- **CHALLENGE**: Rewrite the items from the line with "Given the image: Detect" through the end of the items, replacing "Given the image" with "Using the scan provided" and leaving everything else unchanged.

- **INPUT RECORDS**:
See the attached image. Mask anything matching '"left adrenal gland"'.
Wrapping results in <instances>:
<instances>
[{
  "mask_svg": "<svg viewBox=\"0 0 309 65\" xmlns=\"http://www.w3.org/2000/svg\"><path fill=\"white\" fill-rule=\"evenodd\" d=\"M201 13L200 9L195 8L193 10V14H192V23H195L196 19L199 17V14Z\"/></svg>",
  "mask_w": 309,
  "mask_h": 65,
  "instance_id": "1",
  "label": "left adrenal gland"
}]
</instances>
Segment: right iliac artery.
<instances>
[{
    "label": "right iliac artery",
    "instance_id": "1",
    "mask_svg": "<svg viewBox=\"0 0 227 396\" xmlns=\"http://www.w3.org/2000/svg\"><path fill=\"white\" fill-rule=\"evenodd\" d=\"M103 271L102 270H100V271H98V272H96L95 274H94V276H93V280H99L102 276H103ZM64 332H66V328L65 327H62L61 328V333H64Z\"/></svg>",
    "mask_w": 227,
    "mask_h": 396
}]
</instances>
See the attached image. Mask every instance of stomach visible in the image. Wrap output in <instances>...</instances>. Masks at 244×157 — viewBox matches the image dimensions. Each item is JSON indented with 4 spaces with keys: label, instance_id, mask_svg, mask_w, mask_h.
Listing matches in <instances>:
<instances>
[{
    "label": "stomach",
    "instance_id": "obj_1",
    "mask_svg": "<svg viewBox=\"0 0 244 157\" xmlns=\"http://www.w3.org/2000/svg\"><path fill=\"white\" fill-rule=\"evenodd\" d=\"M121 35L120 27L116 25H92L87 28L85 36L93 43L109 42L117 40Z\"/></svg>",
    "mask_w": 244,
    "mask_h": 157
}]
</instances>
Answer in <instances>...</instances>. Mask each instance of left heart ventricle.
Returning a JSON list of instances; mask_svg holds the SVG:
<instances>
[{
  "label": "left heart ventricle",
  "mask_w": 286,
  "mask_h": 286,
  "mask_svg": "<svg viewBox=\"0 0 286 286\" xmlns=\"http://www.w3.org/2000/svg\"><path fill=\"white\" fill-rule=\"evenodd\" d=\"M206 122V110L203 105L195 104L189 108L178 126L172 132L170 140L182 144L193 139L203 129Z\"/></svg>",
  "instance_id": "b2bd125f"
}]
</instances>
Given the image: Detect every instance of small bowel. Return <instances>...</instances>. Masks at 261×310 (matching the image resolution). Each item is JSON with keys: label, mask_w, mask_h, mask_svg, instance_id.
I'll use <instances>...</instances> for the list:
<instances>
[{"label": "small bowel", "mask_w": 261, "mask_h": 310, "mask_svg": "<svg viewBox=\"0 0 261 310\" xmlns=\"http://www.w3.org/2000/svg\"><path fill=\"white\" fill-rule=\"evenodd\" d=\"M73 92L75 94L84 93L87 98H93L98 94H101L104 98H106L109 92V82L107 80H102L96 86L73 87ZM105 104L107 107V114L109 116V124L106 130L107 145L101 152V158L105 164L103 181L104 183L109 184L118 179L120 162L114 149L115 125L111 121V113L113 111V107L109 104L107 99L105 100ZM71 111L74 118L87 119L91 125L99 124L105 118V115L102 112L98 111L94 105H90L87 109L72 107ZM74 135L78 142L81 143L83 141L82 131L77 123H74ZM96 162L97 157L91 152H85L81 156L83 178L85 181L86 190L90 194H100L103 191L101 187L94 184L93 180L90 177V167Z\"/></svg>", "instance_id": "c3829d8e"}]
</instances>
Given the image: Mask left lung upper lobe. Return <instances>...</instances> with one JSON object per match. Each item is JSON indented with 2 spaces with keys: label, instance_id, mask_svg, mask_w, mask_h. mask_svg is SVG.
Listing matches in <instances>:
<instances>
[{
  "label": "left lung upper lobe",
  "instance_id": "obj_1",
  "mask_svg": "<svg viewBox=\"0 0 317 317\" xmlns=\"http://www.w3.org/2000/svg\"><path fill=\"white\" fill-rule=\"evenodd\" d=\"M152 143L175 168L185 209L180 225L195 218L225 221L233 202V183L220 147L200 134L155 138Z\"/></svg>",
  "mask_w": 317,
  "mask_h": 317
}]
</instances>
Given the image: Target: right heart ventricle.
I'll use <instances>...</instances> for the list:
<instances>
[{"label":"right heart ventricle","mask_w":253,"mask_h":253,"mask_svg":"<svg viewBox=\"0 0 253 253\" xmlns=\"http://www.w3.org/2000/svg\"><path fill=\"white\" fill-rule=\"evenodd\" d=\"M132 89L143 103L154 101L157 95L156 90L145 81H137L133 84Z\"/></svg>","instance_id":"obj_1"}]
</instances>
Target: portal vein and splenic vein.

- **TASK SOLUTION**:
Using the scan provided: Detect every instance of small bowel. Return <instances>...</instances>. Masks at 261×310 (matching the image resolution). Each item is JSON with keys: label, mask_w, mask_h, mask_svg, instance_id.
I'll use <instances>...</instances> for the list:
<instances>
[{"label": "small bowel", "mask_w": 261, "mask_h": 310, "mask_svg": "<svg viewBox=\"0 0 261 310\" xmlns=\"http://www.w3.org/2000/svg\"><path fill=\"white\" fill-rule=\"evenodd\" d=\"M73 92L75 94L84 93L87 98H93L98 94H101L104 98H106L109 92V82L107 80H102L96 86L73 87ZM105 104L107 107V114L109 116V124L106 130L107 145L101 152V158L105 164L103 181L104 183L109 184L118 179L120 162L114 149L115 125L111 121V113L113 111V107L109 104L107 99L105 100ZM71 111L74 118L87 119L91 125L99 124L105 118V115L102 112L98 111L94 105H90L87 109L72 107ZM74 135L78 142L81 143L83 141L82 131L77 123H74ZM96 162L97 157L91 152H85L81 156L83 178L85 181L86 190L90 194H100L103 191L101 187L94 184L93 180L90 177V167Z\"/></svg>", "instance_id": "c3829d8e"}]
</instances>
Using the scan provided: Mask left lung upper lobe. Return <instances>...</instances> with one JSON object per match. Each item is JSON indented with 2 spaces with keys: label, instance_id, mask_svg, mask_w, mask_h. mask_svg is SVG.
Listing matches in <instances>:
<instances>
[{
  "label": "left lung upper lobe",
  "instance_id": "obj_1",
  "mask_svg": "<svg viewBox=\"0 0 317 317\" xmlns=\"http://www.w3.org/2000/svg\"><path fill=\"white\" fill-rule=\"evenodd\" d=\"M152 143L175 168L185 209L180 225L195 218L225 221L233 202V183L220 147L200 134L155 138Z\"/></svg>",
  "mask_w": 317,
  "mask_h": 317
}]
</instances>
Using the scan provided: Target: right heart ventricle.
I'll use <instances>...</instances> for the list:
<instances>
[{"label":"right heart ventricle","mask_w":253,"mask_h":253,"mask_svg":"<svg viewBox=\"0 0 253 253\" xmlns=\"http://www.w3.org/2000/svg\"><path fill=\"white\" fill-rule=\"evenodd\" d=\"M132 89L143 103L154 101L157 95L156 90L145 81H137L133 84Z\"/></svg>","instance_id":"obj_1"}]
</instances>
Target: portal vein and splenic vein.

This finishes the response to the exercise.